For V2 plugins, metadata is stored in PyArrow tables as a Python dictionary in each column schema. But Arrow doesn’t offer easy methods to access this metadata. The ayx_python_sdk.core.utils module provides functions to ease this access.

set_metadata

set_metadata(table, col_meta={}, schema=None)

This function updates column metadata from the given PyArrow table with a dictionary of column metadata or directly with a PyArrow Schema. It returns the new table with the new metadata. The input table remains unchanged.

Example

This example modifies the metadata of 2 columns, volts and ampere.

def on_record_batch(self, batch: "pa.Table", anchor: Anchor) - > None:
    batch = set_metadata(batch, {
        "volts": {
            "description": "tension"
        },
        "ampere": {
            "source": "https://something.com"
        }
    })

self.provider.write_to_anchor("Output", batch)

get_metadata

get_metadata(table, col_name)

Get all columns' metadata or 1 column’s metadata if col_name is given, from the input PyArrow table.

  • If col_name is given, only the dictionary of metadata for this column is returned.

  • If col_name is not given, it returns a dictionary of column names and their corresponding metadata dictionary.

Examples

def on_record_batch(self, batch: "pa.Table", anchor: Anchor) -> None:
        meta_for_column_volts = get_metadata(batch, "volts")

The above example get_metadata returns the metadata for 1 column, of the following format (in this example):

meta_for_column_volts = {
    "type": 3,
    "size": 2,
    "scale": 0,
    "source": "",
    "description": ""
}

注記

You can see in the above example that a number represents the type.
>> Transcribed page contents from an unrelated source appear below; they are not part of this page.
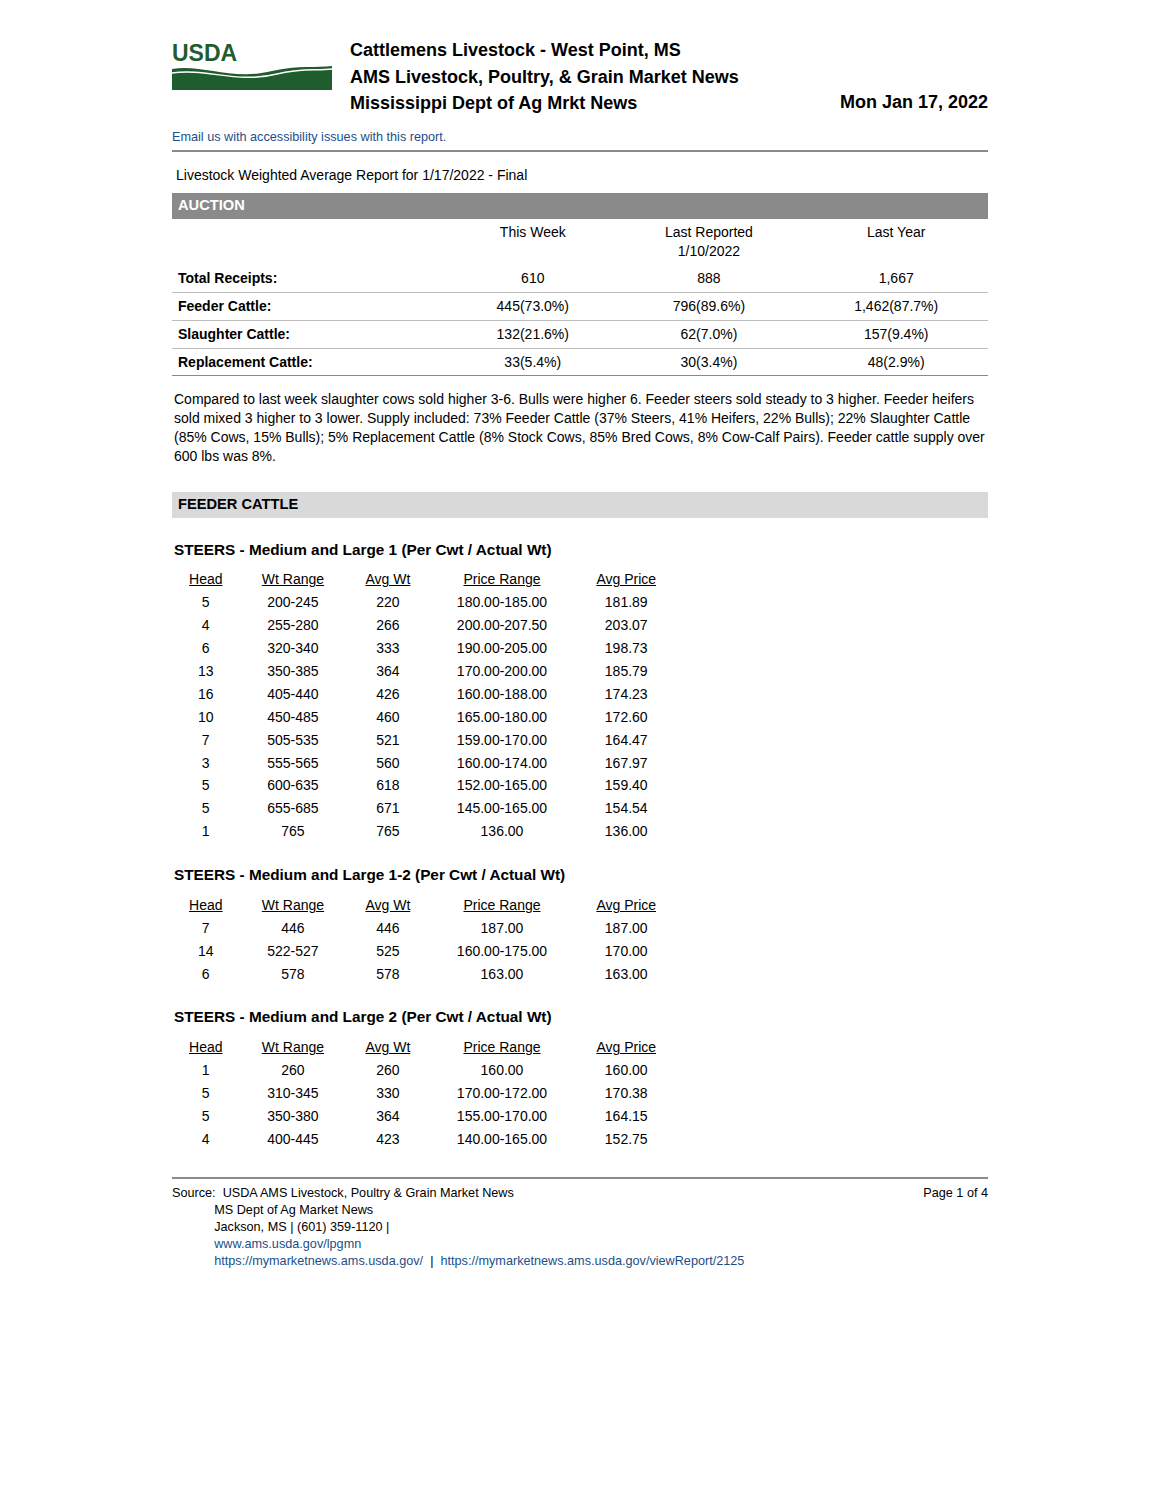USDA
Cattlemens Livestock - West Point, MS
AMS Livestock, Poultry, & Grain Market News
Mississippi Dept of Ag Mrkt News
Mon Jan 17, 2022
Email us with accessibility issues with this report.
Livestock Weighted Average Report for 1/17/2022 - Final
AUCTION
| | This Week | Last Reported 1/10/2022 | Last Year |
| --- | --- | --- | --- |
| Total Receipts: | 610 | 888 | 1,667 |
| Feeder Cattle: | 445(73.0%) | 796(89.6%) | 1,462(87.7%) |
| Slaughter Cattle: | 132(21.6%) | 62(7.0%) | 157(9.4%) |
| Replacement Cattle: | 33(5.4%) | 30(3.4%) | 48(2.9%) |
Compared to last week slaughter cows sold higher 3-6. Bulls were higher 6. Feeder steers sold steady to 3 higher. Feeder heifers sold mixed 3 higher to 3 lower. Supply included: 73% Feeder Cattle (37% Steers, 41% Heifers, 22% Bulls); 22% Slaughter Cattle (85% Cows, 15% Bulls); 5% Replacement Cattle (8% Stock Cows, 85% Bred Cows, 8% Cow-Calf Pairs). Feeder cattle supply over 600 lbs was 8%.
FEEDER CATTLE
STEERS - Medium and Large 1 (Per Cwt / Actual Wt)
| Head | Wt Range | Avg Wt | Price Range | Avg Price |
| --- | --- | --- | --- | --- |
| 5 | 200-245 | 220 | 180.00-185.00 | 181.89 |
| 4 | 255-280 | 266 | 200.00-207.50 | 203.07 |
| 6 | 320-340 | 333 | 190.00-205.00 | 198.73 |
| 13 | 350-385 | 364 | 170.00-200.00 | 185.79 |
| 16 | 405-440 | 426 | 160.00-188.00 | 174.23 |
| 10 | 450-485 | 460 | 165.00-180.00 | 172.60 |
| 7 | 505-535 | 521 | 159.00-170.00 | 164.47 |
| 3 | 555-565 | 560 | 160.00-174.00 | 167.97 |
| 5 | 600-635 | 618 | 152.00-165.00 | 159.40 |
| 5 | 655-685 | 671 | 145.00-165.00 | 154.54 |
| 1 | 765 | 765 | 136.00 | 136.00 |
STEERS - Medium and Large 1-2 (Per Cwt / Actual Wt)
| Head | Wt Range | Avg Wt | Price Range | Avg Price |
| --- | --- | --- | --- | --- |
| 7 | 446 | 446 | 187.00 | 187.00 |
| 14 | 522-527 | 525 | 160.00-175.00 | 170.00 |
| 6 | 578 | 578 | 163.00 | 163.00 |
STEERS - Medium and Large 2 (Per Cwt / Actual Wt)
| Head | Wt Range | Avg Wt | Price Range | Avg Price |
| --- | --- | --- | --- | --- |
| 1 | 260 | 260 | 160.00 | 160.00 |
| 5 | 310-345 | 330 | 170.00-172.00 | 170.38 |
| 5 | 350-380 | 364 | 155.00-170.00 | 164.15 |
| 4 | 400-445 | 423 | 140.00-165.00 | 152.75 |
Source: USDA AMS Livestock, Poultry & Grain Market News
MS Dept of Ag Market News
Jackson, MS | (601) 359-1120 |
www.ams.usda.gov/lpgmn
https://mymarketnews.ams.usda.gov/ | https://mymarketnews.ams.usda.gov/viewReport/2125
Page 1 of 4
Please refer to the Types section below for the mapping between type IDs and type names.

This example returns all metadata:

def on_record_batch(self, batch: "pa.Table", anchor: Anchor) -> None:
        all_meta = get_metadata(batch)

The result dictionary looks like this:

all_meta = {
    "volts": {
        "type": 3,
        "size": 2,
        "scale": 0,
        "source": "",
        "description": ""
    }
    "device": {
        "type": 9,
        "size": 64,
        "scale": 0,
        "source": "",
        "description": ""
    }
}

Refer to this sequence diagram for a visual representation of the metadata lifecycle:

workflow-metadata-lifecycle.png

You can find a more complete example at Metadata Plugin Example.

Types

The ayx_python_sdk.core.field module provides a definition of the Designer types with the class FieldType.

It defines a mapping between type names and a number:

FieldType.bool = 1
FieldType.byte = 2
FieldType.int16 = 3
FieldType.int32 = 4
FieldType.int64 = 5
FieldType.fixeddecimal = 6
FieldType.float = 7
FieldType.double = 8
FieldType.string = 9
FieldType.wstring = 10
FieldType.v_string = 11
FieldType.v_wstring = 12
FieldType.date = 13
FieldType.time = 14
FieldType.datetime = 15
FieldType.blob = 16
FieldType.spatialobj = 17

If only the type is specified at schema creation, the other metadata fields are automatically filled ("size", "scale", and "source").

The maximum size specified by "size" is set to the biggest when using string types but you can manually specify a size for string types. For example, if you set 4 as the size for a string, all strings in the corresponding column are truncated to 4 characters.

Special Types

  • The type FieldType.blob is not supported yet.

  • The type FieldType.spatialobj supports spatial objects using the text format WKT. In order to use it, "source" metadata must be "WKT" (it's automatically set to it), so the source metadata field should not be modified.

  • The type FieldType.fixeddecimal relies on "size" and "scale" metadata items to specify the size of the integer part (size) and the size of the fractional part (scale).